Phase 5: Query + payload tuning

  • Reduce select fields to only what the UI needs on first render.
  • Cap take sizes with clear UI controls to load more.
  • Add indexes for orgId + ts combos used in orderBy filters.
  • Consider summary tables for expensive aggregations.

Progress

  • Split machine fetch into base + latest heartbeat/KPI queries to avoid nested relation orderBy/take on large tables.
  • Added indexes for heartbeat tsServer lookup and machine ordering by orgId + createdAt.
  • Machines base query dropped to low ms; new hotspots are latest heartbeat (~250-300ms) and latest KPI (~800-900ms).
  • Overview/Machines now log heartbeatsQuery + kpiQuery to track the new bottlenecks.

What helped most

  • Overview split + summary cache: repeat navigations are instant and detail loads later.
  • Route-level loading + pending state: immediate feedback reduced double-clicks.
  • Session cache + throttled lastSeen: reduced non-query overhead spikes.
  • Short TTL caches with refresh bypass: Settings/Financial feel instant without losing correctness.
  • Query shape changes: removed nested relation ordering and shifted load to targeted queries.

Methodology / optimization strategy

  • Instrument first, measure cold + warm, and store logs.
  • Use timing breakdowns to find the dominant step.
  • Improve perceived performance early (skeletons, pending state).
  • Split payloads into summary + deferred detail.
  • Cache low-risk data with short TTL + refresh bypass and ETag for 304s.
  • Tune queries with smaller selects, indexes, and safer query shapes; consider denormalizing if needed.

Validation

  • Measure navigation feedback time (click to loading UI). Goal: <50ms.
  • Track p95 TTFB and payload size for Overview and Reports before/after.
  • Confirm that repeated clicks no longer add latency or duplicated requests.

Open opportunities

  • Optimize latest KPI query (index on orgId + machineId + tsServer or denormalize latest KPI onto Machine).
  • Reduce Reports payload size (trim fields, paginate, or virtualize tables).
  • Consider summary tables/materialized views for heavy aggregates.

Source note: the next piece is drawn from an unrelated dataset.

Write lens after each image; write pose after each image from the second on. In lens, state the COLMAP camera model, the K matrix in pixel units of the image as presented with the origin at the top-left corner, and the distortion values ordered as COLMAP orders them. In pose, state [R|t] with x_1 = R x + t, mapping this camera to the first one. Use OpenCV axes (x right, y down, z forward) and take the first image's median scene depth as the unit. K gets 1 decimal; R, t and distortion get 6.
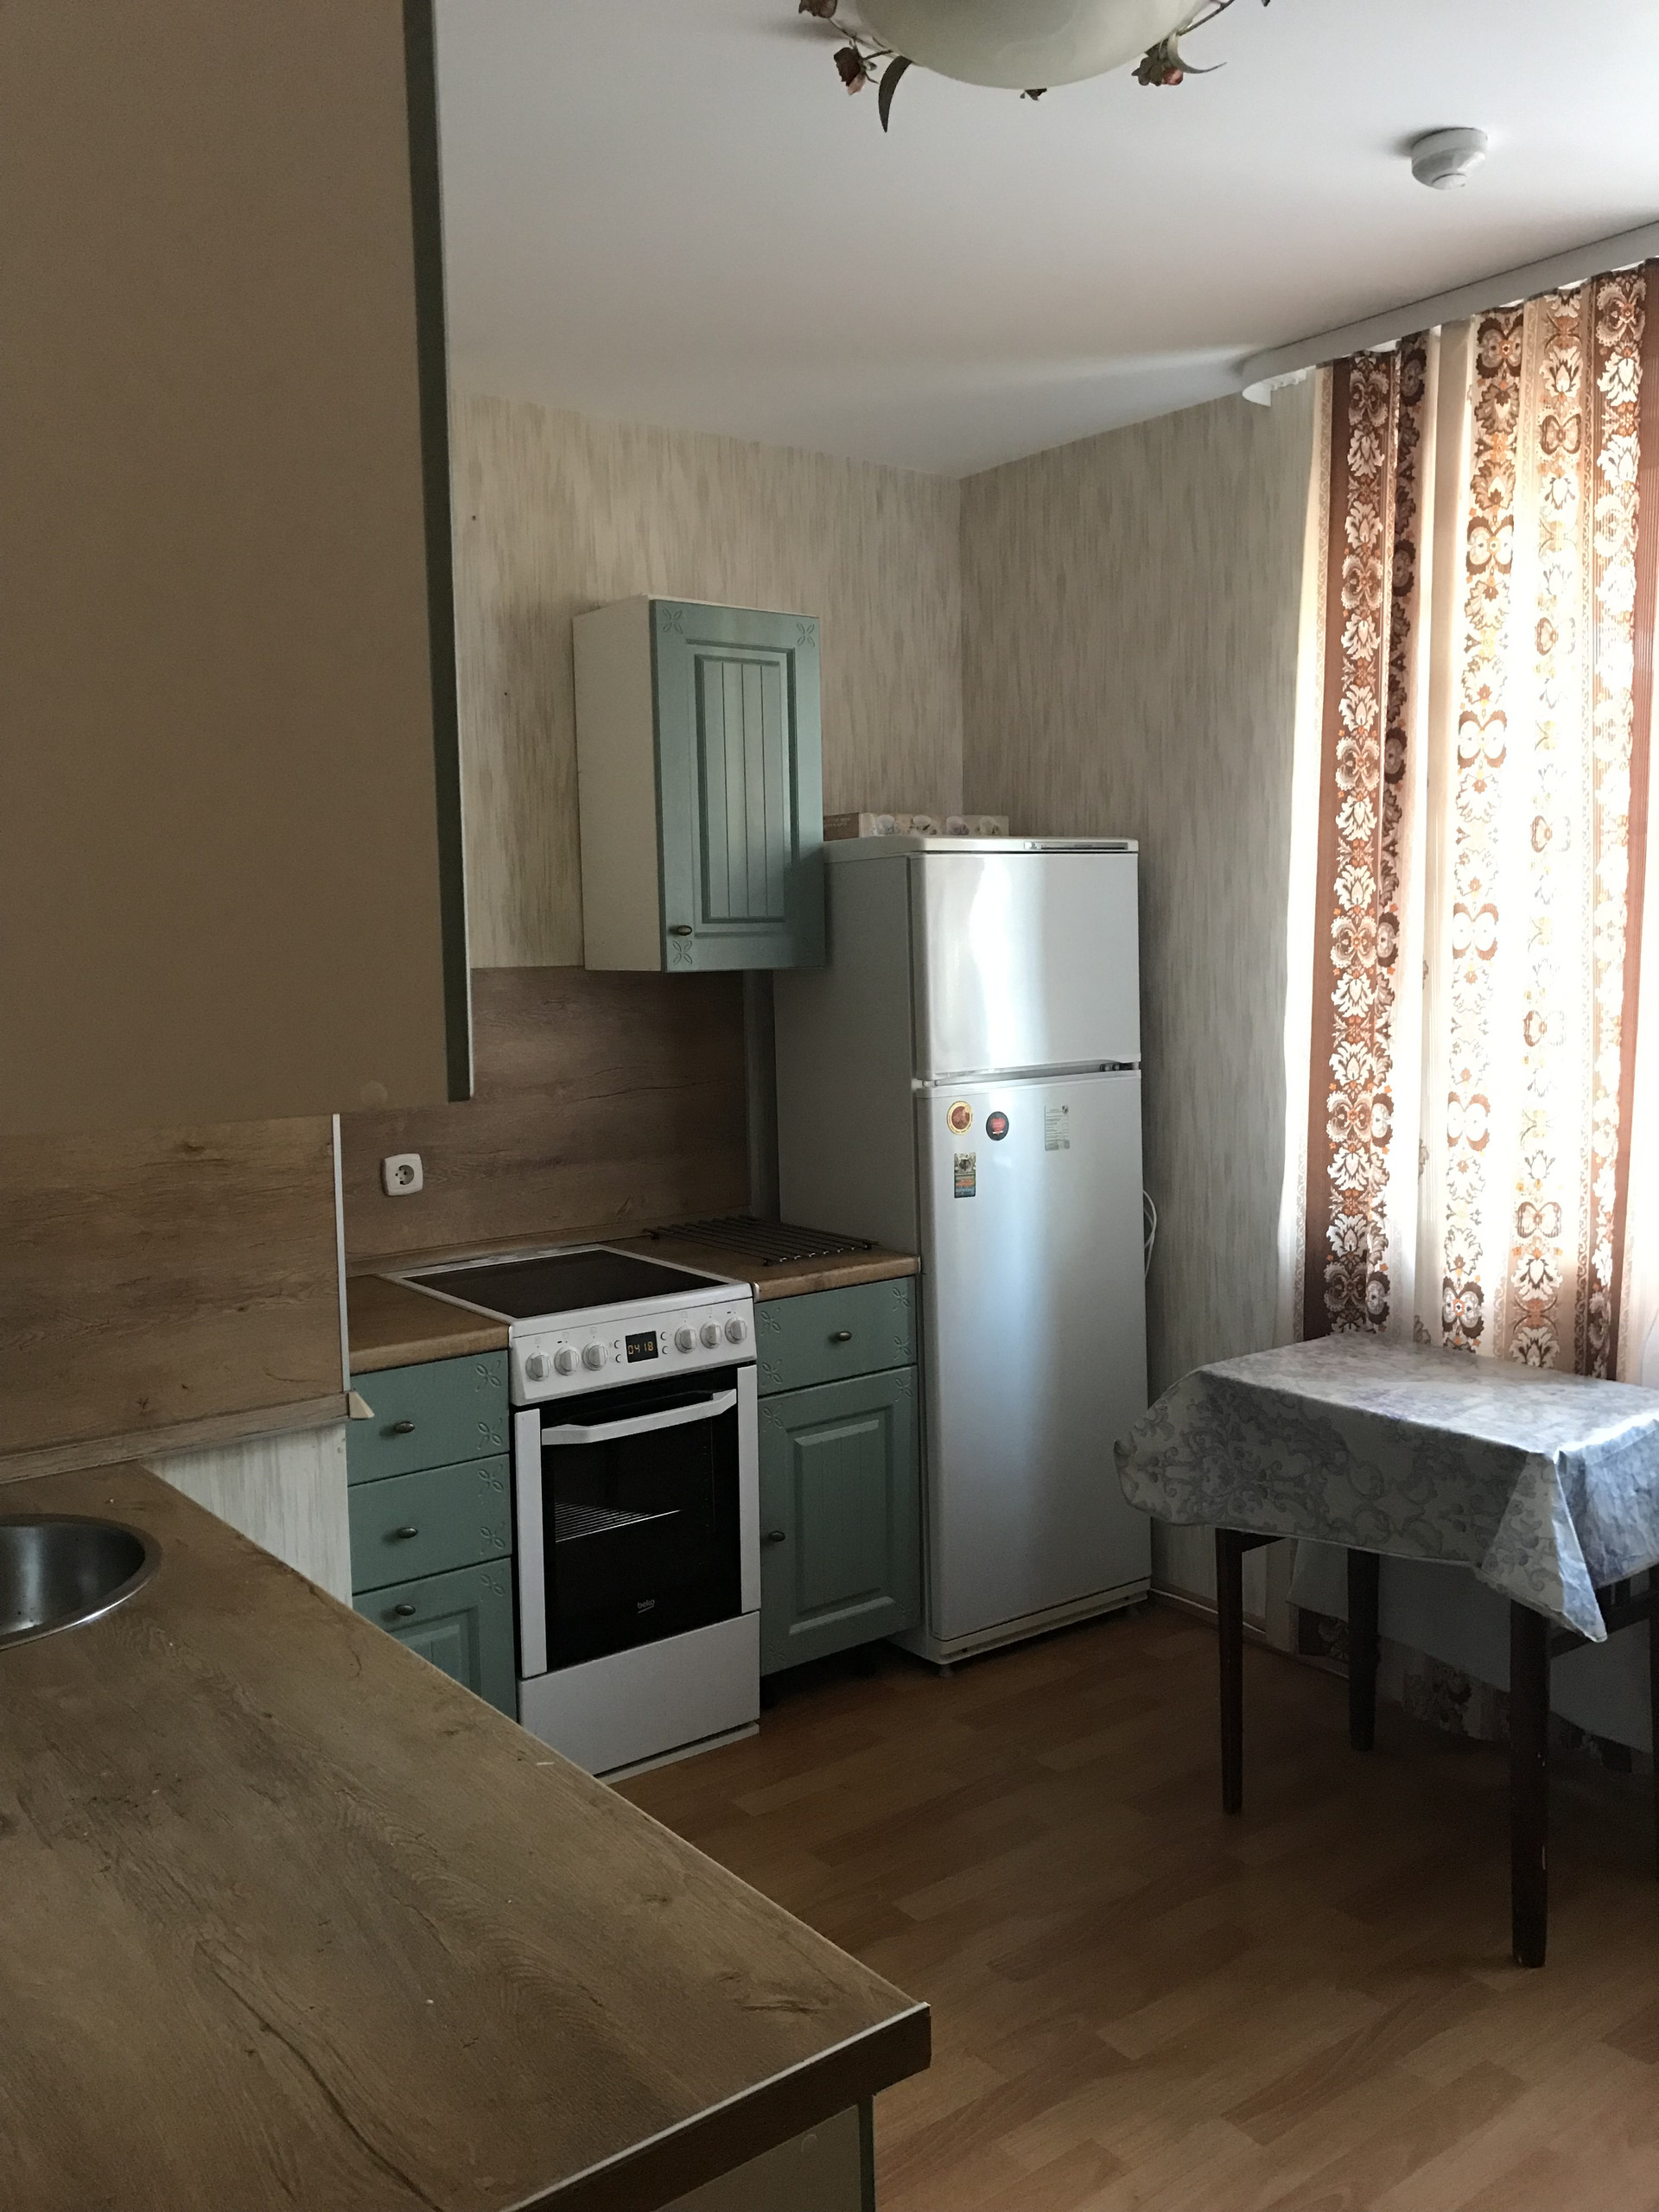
lens RADIAL K [[1824.6, 0, 828.2], [0, 1824.6, 1114.8], [0, 0, 1]] dist [0.013457, -0.007840]
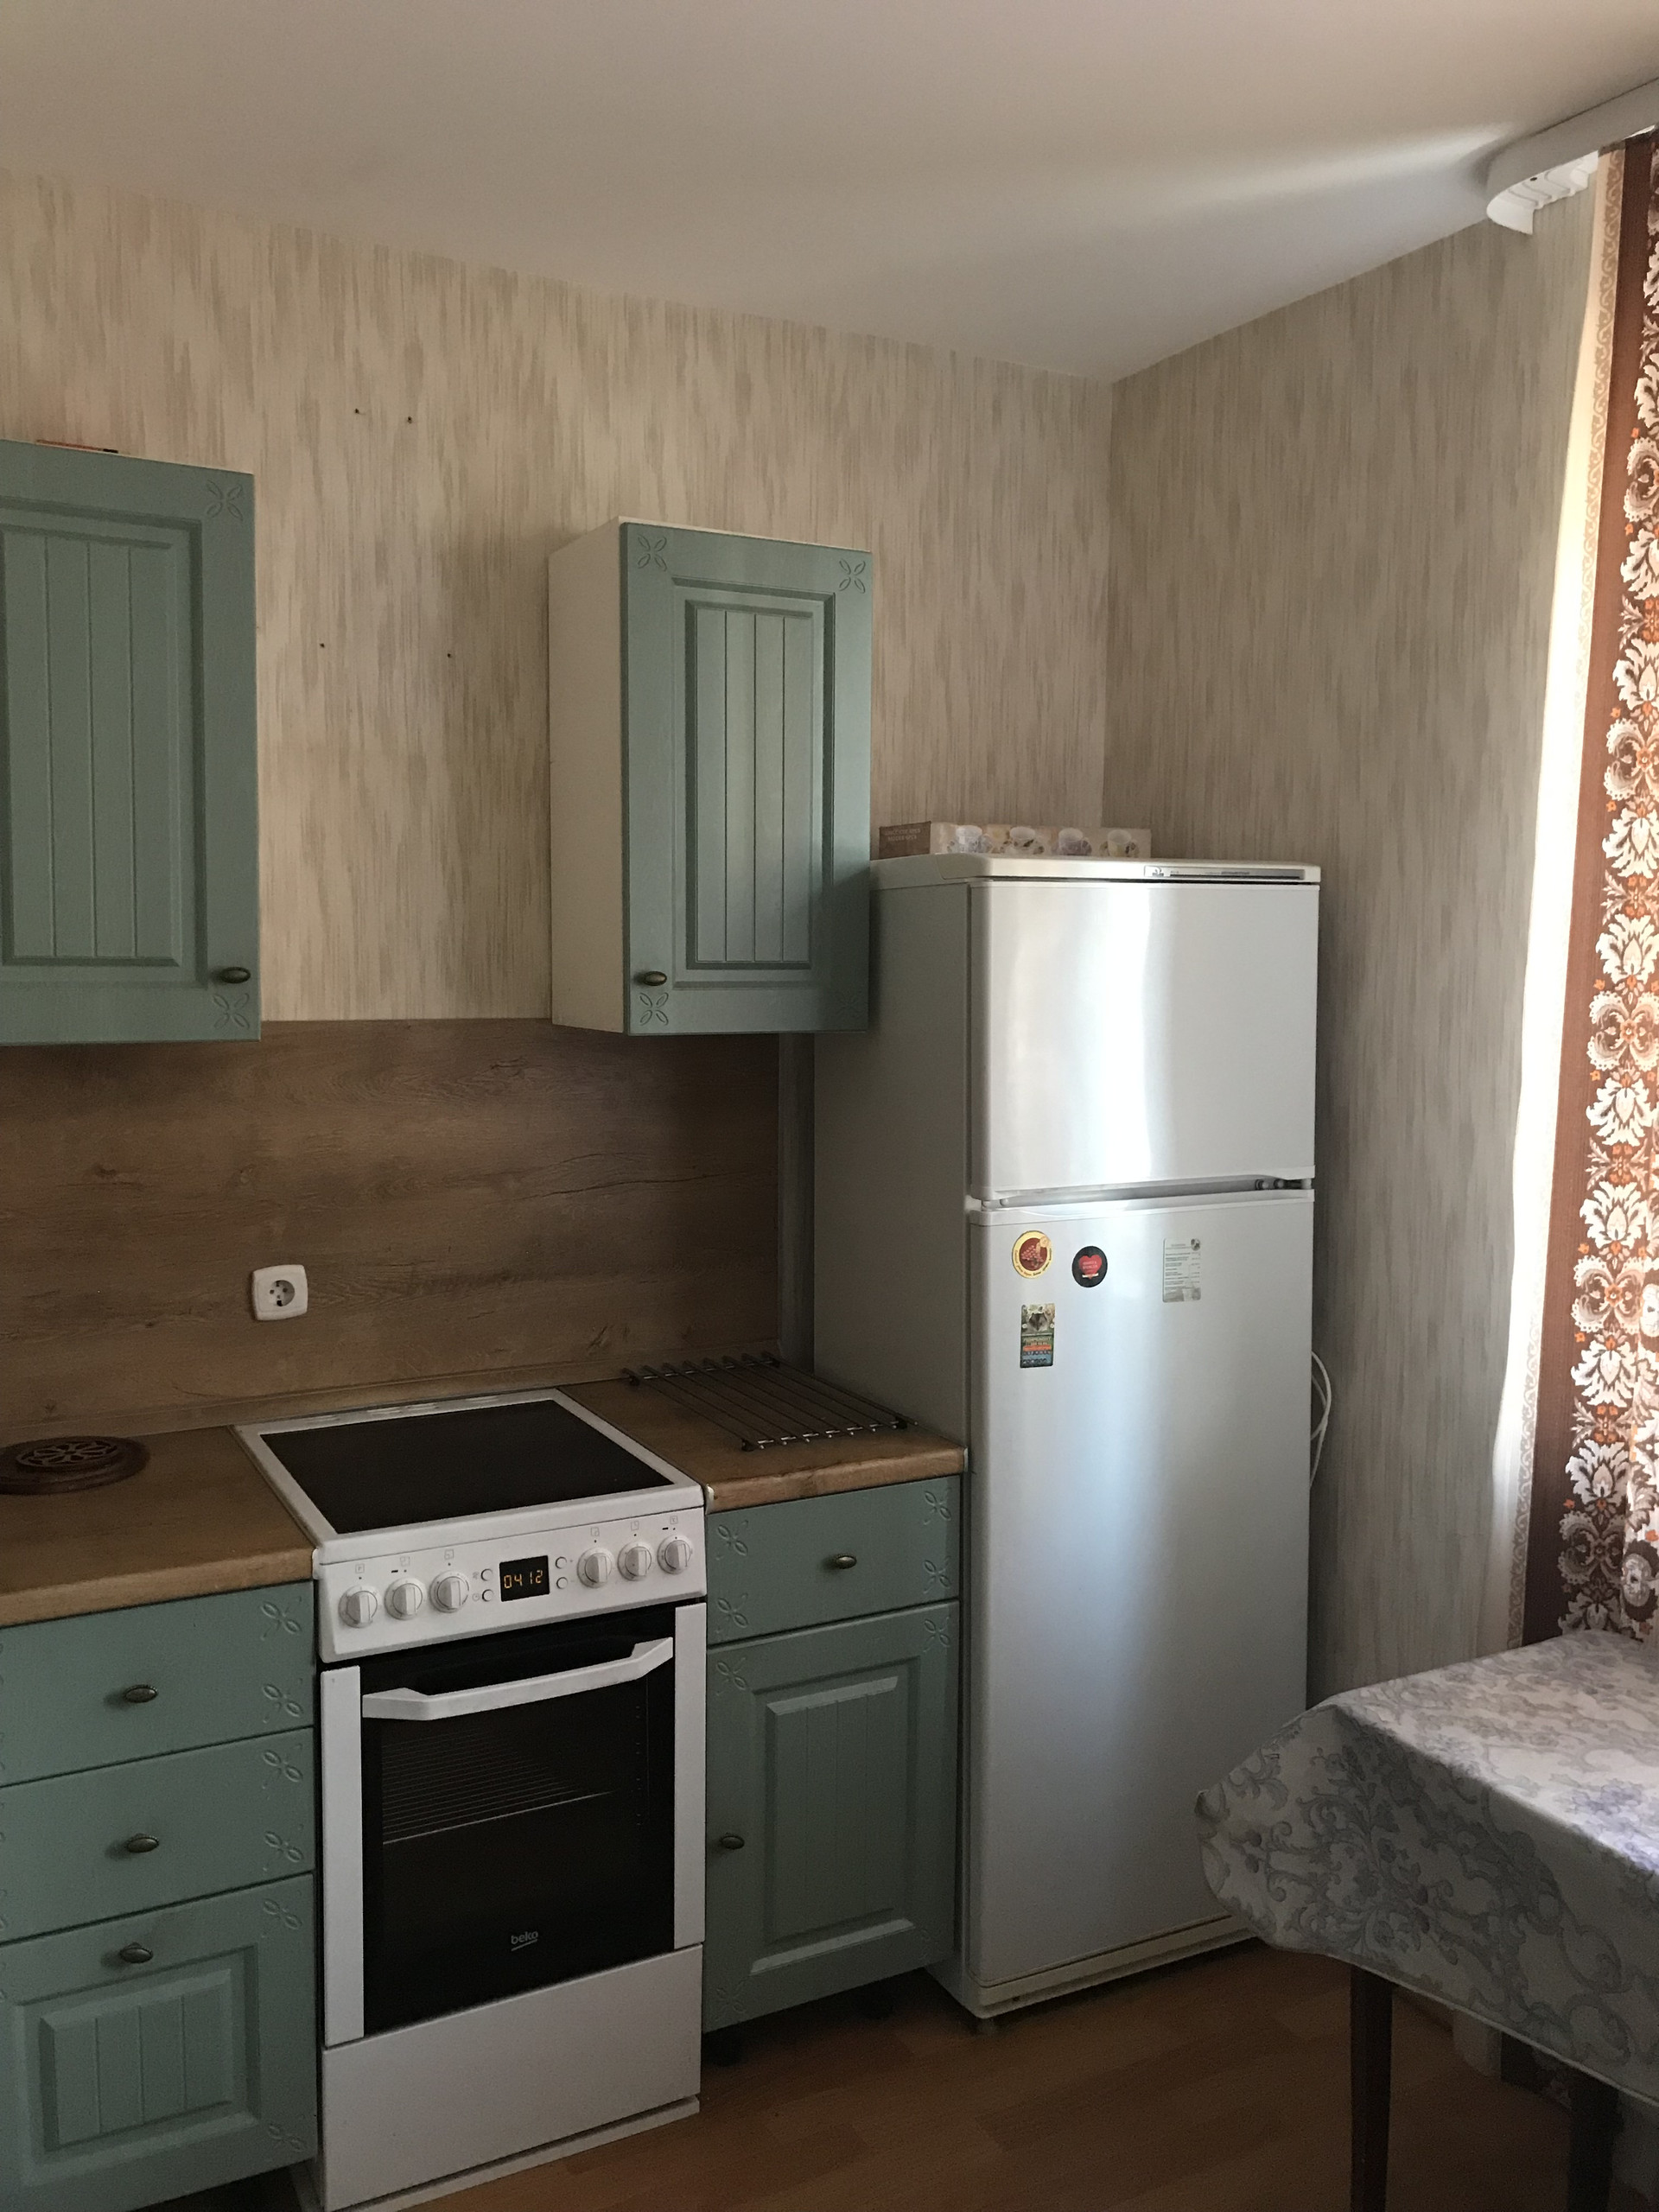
lens RADIAL K [[1824.6, 0, 833.0], [0, 1824.6, 1106.0], [0, 0, 1]] dist [0.013457, -0.007840]
pose [[0.987256, 0.041636, -0.153596, 0.102865], [-0.043150, 0.999047, -0.006535, -0.048444], [0.153177, 0.013080, 0.988112, 0.290513]]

Further implementation plan (later)

  1. Latest KPI/heartbeat acceleration

    • Add index for KPI lookups by server time: @@index([orgId, machineId, tsServer]).
    • Switch KPI “latest” ordering to tsServer to match index.
    • Optional: denormalize latestHeartbeat + latestKpi onto Machine and update on ingest.
    • Add background backfill job for legacy machines.
  2. Machines + Overview caching

    • Increase summary cache TTL (30-60s) to raise hit rates.
    • Add per-org cache invalidation when a heartbeat/KPI ingests.
    • Add ETag handling to /api/machines (similar to overview detail).
  3. Reports payload trim

    • Reduce fields in reports response to the chart/minimum.
    • Add pagination for large tables (KPIs/cycles/scrap).
    • Add “Download full dataset” endpoint separate from UI view.
  4. Connection + ORM tuning

    • Enable Prisma query logging to identify slow SQL.
    • Evaluate connection pool size and cold-start behavior in serverless.
    • Move heavy aggregates to GROUP BY at DB level with indexes.
  5. UX refinements

    • Add inline “last updated” timestamp in Overview/Reports headers.
    • Show cache-hit badges when content is served from cache.
    • Add optional “refresh” on the overview to re-fetch detail data.